We don't have a pure mid-cap portfolio that we manage, but we do have some mid-caps that we're trafficking in. We define mid-caps as $4 billion on the low end up to about $15 billion on the high end.
If you look at the Russell Midcap Index, there are some names on it pushing $40 billion market cap. That's not something that we would typically traffic into.
Q. The overall level of corporate debt seems high. Is this an issue with small caps and how do you think about that for your portfolios? A related question is about interest rates—how does the overall interest rate environment factor into investing in small caps?
A. Small caps have seen overall leverage rise in recent years, but it has been on a similar trajectory with what we've seen with mid- and large caps. This higher leverage does make sense given that interest rates are so low. And actually, tax rates have come down, and that allows companies to service their debt loads more efficiently.
As far as interest rates and small cap performance, typically if interest rates are rising, that would be a tailwind to small cap performance. That's because when you're seeing rising interest rates, you're often seeing an expanding economy, and that can disproportionately benefit small companies and their income statements.
Q. Style drift can be an issue in the small cap space just because of capacity or management style. Please speak to the style of the fund.
A. If you look back at the history of the mutual fund and of the composite, you'll see that there is really no drift in what we do. It doesn't matter whether small cap growth is in favor or out of favor as an asset class. You can count on us to stay in the box…It’s really the only way we know how to manage money.
Q. Please outline what your sector exposures typically are and where the opportunities are now in terms of sector.

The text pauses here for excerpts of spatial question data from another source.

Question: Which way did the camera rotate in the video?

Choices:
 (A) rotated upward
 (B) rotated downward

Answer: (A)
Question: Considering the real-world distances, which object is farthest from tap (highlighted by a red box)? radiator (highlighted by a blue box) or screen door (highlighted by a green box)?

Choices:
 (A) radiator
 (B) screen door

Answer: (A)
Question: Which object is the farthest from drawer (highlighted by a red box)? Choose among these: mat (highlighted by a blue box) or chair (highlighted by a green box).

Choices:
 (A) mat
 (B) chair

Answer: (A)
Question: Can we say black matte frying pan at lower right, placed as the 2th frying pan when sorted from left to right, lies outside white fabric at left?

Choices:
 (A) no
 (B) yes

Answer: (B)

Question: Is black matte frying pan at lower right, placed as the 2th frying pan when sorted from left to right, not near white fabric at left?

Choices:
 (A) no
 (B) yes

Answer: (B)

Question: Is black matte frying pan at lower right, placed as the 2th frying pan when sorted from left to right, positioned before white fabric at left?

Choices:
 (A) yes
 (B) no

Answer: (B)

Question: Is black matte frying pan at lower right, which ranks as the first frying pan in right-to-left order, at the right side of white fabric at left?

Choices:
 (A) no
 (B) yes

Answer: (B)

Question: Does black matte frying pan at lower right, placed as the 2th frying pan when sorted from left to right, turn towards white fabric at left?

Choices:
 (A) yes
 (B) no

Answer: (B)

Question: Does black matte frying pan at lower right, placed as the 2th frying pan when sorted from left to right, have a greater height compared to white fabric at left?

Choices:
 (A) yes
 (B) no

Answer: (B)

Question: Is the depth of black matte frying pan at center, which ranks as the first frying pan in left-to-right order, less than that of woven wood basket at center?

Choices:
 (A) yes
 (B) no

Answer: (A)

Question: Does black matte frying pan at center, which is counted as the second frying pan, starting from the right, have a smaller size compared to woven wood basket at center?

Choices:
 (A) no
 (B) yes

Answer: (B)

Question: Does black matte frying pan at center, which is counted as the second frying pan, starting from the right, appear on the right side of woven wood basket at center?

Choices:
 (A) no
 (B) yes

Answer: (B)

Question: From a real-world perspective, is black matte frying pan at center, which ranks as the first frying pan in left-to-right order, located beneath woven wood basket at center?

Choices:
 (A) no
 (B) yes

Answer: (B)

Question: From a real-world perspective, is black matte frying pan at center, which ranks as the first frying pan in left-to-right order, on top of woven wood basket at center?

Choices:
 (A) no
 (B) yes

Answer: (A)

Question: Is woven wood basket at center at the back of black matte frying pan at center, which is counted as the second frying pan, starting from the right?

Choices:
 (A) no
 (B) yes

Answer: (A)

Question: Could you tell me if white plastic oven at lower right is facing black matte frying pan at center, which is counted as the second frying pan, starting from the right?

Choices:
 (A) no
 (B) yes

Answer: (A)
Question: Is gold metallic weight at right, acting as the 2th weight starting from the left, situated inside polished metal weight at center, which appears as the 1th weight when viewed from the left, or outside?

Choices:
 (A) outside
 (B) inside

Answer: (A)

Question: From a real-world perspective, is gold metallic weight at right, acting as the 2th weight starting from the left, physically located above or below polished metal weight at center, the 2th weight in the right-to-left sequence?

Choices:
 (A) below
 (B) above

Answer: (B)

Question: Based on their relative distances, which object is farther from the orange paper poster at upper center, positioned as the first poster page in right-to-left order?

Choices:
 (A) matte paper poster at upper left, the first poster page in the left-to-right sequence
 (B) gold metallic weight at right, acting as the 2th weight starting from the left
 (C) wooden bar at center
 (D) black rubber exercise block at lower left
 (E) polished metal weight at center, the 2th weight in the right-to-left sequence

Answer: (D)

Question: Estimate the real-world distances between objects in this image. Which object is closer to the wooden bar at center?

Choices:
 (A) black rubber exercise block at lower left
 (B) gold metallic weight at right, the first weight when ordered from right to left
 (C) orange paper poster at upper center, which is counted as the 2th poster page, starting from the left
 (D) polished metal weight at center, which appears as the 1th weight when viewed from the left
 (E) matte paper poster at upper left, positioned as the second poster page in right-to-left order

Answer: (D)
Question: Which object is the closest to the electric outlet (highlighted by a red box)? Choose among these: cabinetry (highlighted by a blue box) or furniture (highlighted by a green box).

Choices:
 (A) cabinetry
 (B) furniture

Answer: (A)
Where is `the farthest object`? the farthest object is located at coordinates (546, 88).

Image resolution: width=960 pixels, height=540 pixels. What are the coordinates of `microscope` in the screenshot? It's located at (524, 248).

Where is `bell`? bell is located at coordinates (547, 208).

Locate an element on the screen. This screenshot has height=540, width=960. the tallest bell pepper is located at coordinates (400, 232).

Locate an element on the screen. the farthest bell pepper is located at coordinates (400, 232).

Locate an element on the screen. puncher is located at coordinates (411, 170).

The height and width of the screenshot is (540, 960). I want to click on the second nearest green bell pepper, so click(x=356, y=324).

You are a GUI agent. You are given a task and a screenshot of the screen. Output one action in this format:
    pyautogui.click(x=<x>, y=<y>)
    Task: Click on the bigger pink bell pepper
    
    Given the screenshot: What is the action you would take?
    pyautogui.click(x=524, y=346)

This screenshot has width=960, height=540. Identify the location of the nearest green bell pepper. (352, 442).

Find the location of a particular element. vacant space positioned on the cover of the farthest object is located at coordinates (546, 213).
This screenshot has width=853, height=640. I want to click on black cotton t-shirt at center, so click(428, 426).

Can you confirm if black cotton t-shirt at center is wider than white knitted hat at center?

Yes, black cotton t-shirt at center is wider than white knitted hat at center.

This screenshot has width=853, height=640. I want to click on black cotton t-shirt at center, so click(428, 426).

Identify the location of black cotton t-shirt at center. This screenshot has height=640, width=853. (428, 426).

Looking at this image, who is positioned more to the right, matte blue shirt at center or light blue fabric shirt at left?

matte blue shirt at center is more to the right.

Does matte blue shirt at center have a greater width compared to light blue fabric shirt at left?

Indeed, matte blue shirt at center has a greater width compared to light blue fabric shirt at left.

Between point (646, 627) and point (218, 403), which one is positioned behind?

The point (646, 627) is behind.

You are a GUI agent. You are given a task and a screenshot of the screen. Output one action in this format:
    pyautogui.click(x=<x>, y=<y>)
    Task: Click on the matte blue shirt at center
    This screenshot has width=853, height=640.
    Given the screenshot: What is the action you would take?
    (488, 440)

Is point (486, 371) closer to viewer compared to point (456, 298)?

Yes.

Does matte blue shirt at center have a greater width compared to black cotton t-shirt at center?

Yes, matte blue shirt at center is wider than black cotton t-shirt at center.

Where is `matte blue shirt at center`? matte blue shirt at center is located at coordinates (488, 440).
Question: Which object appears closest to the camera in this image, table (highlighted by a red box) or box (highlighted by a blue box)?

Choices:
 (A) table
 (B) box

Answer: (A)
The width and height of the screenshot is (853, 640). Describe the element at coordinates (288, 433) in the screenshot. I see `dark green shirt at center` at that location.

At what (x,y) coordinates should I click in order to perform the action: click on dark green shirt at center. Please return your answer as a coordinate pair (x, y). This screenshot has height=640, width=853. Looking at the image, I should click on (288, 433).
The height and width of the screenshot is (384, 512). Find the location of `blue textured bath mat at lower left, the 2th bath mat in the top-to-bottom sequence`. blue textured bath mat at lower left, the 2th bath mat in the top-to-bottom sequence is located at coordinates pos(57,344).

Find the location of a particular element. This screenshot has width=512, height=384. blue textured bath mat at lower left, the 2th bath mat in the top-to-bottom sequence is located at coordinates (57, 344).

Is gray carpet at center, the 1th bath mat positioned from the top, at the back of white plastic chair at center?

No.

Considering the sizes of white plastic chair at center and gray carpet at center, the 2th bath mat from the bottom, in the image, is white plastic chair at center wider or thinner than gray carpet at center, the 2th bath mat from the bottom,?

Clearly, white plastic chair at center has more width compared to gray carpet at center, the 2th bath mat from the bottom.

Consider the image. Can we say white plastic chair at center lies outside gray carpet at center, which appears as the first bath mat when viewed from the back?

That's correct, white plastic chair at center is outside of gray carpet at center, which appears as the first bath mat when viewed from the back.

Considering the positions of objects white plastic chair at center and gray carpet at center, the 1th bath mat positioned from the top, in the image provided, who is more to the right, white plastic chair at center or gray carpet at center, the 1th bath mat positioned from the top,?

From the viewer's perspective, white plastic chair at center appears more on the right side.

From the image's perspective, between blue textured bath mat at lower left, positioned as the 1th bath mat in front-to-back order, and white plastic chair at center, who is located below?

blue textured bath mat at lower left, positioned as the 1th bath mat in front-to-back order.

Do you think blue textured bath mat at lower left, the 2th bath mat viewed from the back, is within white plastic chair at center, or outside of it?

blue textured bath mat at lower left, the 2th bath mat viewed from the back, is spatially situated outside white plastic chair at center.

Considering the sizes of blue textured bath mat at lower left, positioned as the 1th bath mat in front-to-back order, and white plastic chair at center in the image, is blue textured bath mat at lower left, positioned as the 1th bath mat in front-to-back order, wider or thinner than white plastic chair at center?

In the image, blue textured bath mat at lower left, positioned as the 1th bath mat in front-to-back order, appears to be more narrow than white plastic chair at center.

A. We're very focused on finding secular growth—in other words, growth where you're not dependent on a robust economy. We do tend to find more candidates for secular growth in health care, consumer discretionary and technology. Not surprisingly, our overweights are in those three sectors.
Q. How do you think about cash in your portfolio?
A. Cash is kept at a fairly low level. We're consistently below 5%, for instance, and usually well below 5%. We're not typically trying to time the market or maintaining high cash levels.
Q. Here’s a question about process. We all know the small cap space has many, many securities. How do you get down to a number that's manageable for you, and then how does a stock get in the portfolio? How do you get to a number that you're comfortable managing?
A. There are 1,500 stocks roughly in the universe of what we consider investable. Most of those stocks, due to their fundamental profile are, at any given point in time, not investable to us.
Our quantitative screening—which is sort of a numerical representation of our Tier 1 criteria—helps us narrow what we’ll look at. We use quantitative screening, company touch points and industry contacts to narrow our focus to a much more manageable list of 150 to 200 stocks.
Regarding the band of 80-120 names that make up the portfolio, that depends upon the fundamental profiles of the companies. Sometimes we're finding more ideas and we’ll skew higher. And other times, if growth is more challenged, we might have fewer on the list.
For example, during the great recession, we held much, much closer to the lower end of that list because it was harder to find stocks that met our fundamental criteria. So, we have a quantitative mechanism in place to analytically distill the world into bite-size areas where we can focus our fundamental research on.
Q. Here’s a question about capacity. I guess I’ll answer this. In the strategy that is managed by Timpani, there's approximately $700 million of assets under advisement. Some of those are model assets, but you can't call them AUM. In the funds with all of our tickers, we have about $85 million.
So, the strategy has ample capacity to grow and we believe the capacity is somewhere in the larger size of the small cap index. With your help, we’ll certainly get there.
Q. We've had a pretty intense style rotation here recently. What’s your perspective on that and how it impacts the portfolio?
A. We don't drift and there's a lot of purity to what we do. And so, when you get a regime change like we've seen thus far in September, it has been painful for us. We’ve given back some performance, but this is very normal in the grand scheme of things. We've seen pullbacks. Every style goes through a period when it's temporarily out of favor, and we’ll see how long this one lasts.
I don't know how much more damage there could be to growth stocks overall. You have to step back and remember that growth stocks had higher valuations than value stocks for reasons. There’s fundamental momentum and a lot of reasons that growth stocks have gotten to the point they're at. And, there are a lot of reasons value stocks look so inexpensive—it's because there's lack of fundamental momentum.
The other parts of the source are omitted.